_Apply what you read_:
a) In the lemon lime pie recipe, why does the step for mixing the filling call for care during beating?
b) From the lemon lime pie recipe, retype the passage that begins at the words "A refreshing Lemon" and stops after "requires no baking.".

_Extract to read_:
☆ ☆ ☆ ☆ ☆ ☆ ☆

A refreshing Lemon Lime Cream Pie featuring a creamy, tangy filling made with fresh citrus juices and zest, set in a graham cracker crust, and topped with whipped cream and fresh blackberries. Perfect for a light, summery dessert that requires no baking.


Ingredients

Scale

Pie Crust

  • 1 9 inch Graham Cracker Crust (homemade or premade)

Filling

  • 1 pack Knox gelatin
  • 2 tablespoons water
  • 14 ounce sweetened condensed milk (chilled)
  • 1 cup heavy whipping cream (chilled)
  • ¾ cup lemon juice (fresh)
  • ½ cup lime juice (fresh)
  • 1 ½ tablespoons grated lemon zest
  • 1 ½ tablespoons grated lime zest

Topping and Decoration

  • 1 pint blackberries
  • 1 cup heavy whipping cream (whipped)

Instructions

  1. Zesting and Juicing: Zest the lemon and limes over a piece of parchment or wax paper to collect 1 ½ tablespoons of each zest, approximately one lemon and two limes. Juice the same fruits until you have about ¾ cup lemon juice and ½ cup lime juice.
  2. Dissolving Gelatin: In a small bowl, sprinkle one packet of Knox gelatin over 2 tablespoons of cold water. Whisk gently to combine, then let sit for 5 minutes to bloom. Place the small bowl into a larger bowl of hot water for about 30 seconds, stirring occasionally until the gelatin fully dissolves.
  3. Mixing Filling: In a large bowl, combine the chilled sweetened condensed milk, 1 cup chilled heavy whipping cream, freshly squeezed lemon and lime juices, and their respective zests. Beat on medium-high with an electric mixer for 3 to 4 minutes until the mixture thickens, being careful as it may splatter.
  4. Tempering Gelatin: Take about 2 tablespoons of the cream filling mixture and mix it into the dissolved gelatin to temper it. Then pour the tempered gelatin back into the large bowl with the rest of the filling and beat again on medium-high speed for about 3 minutes until the filling is thick and creamy.

☆ ☆ ☆ ☆ ☆ ☆ ☆

_Listed entries_:

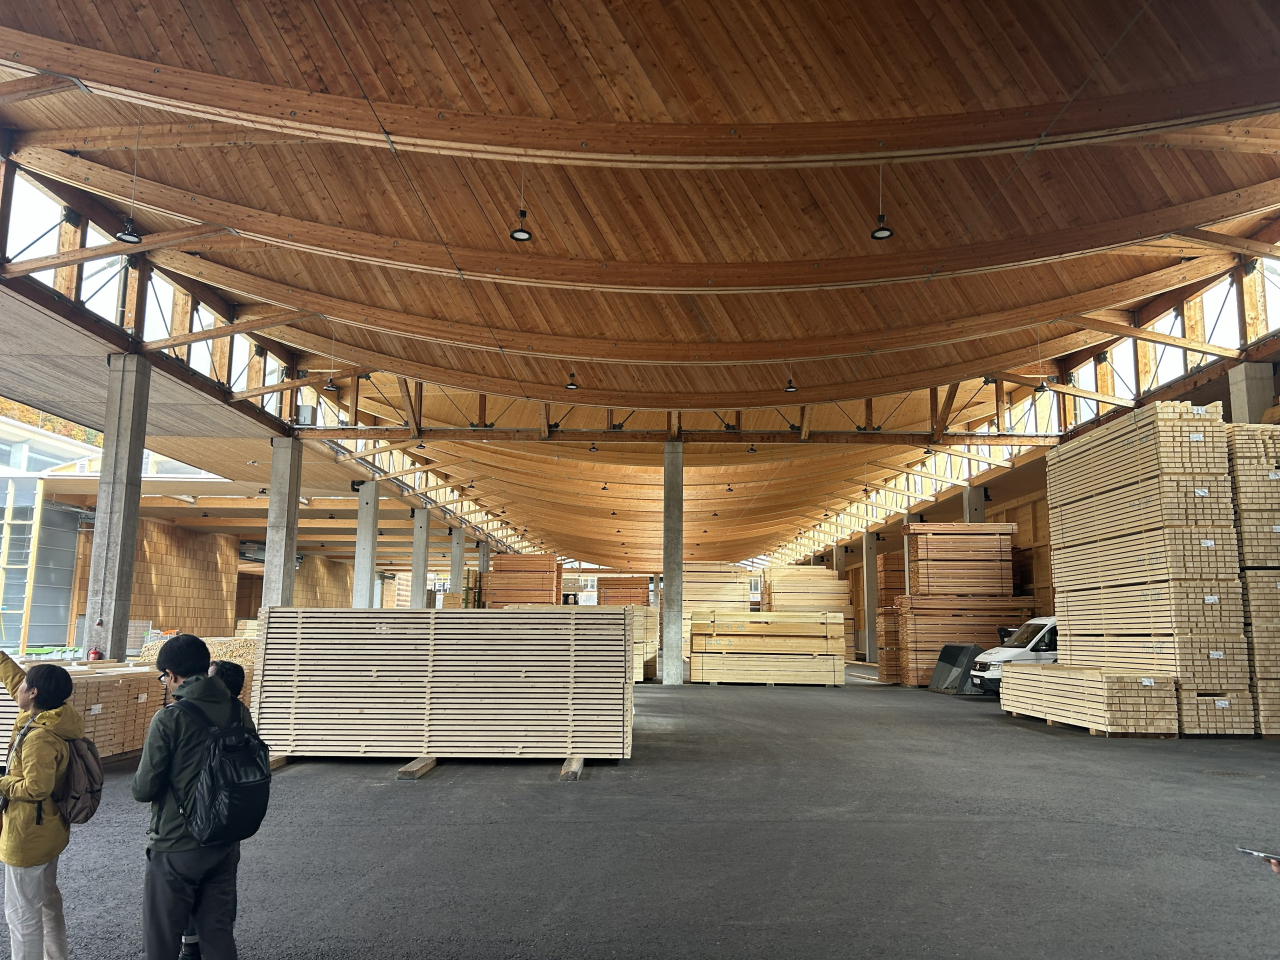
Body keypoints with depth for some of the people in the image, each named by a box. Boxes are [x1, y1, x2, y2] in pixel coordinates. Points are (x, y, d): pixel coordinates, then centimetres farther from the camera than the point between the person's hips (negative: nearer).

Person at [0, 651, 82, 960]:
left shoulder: (39, 737, -28)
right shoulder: (56, 720, -2)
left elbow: (36, 788, -29)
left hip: (27, 837, -10)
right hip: (49, 831, 10)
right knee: (48, 901, 23)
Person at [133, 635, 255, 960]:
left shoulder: (168, 719, -18)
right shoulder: (239, 712, -2)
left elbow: (144, 789, -14)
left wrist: (141, 777, 7)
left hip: (176, 849, -5)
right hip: (226, 845, 5)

☆ ☆ ☆ ☆ ☆ ☆ ☆

_Solutions to the tasks_:
a) Care is needed because the mixture may splatter while it is beaten on medium-high with an electric mixer.

b)
A refreshing Lemon Lime Cream Pie featuring a creamy, tangy filling made with fresh citrus juices and zest, set in a graham cracker crust, and topped with whipped cream and fresh blackberries. Perfect for a light, summery dessert that requires no baking.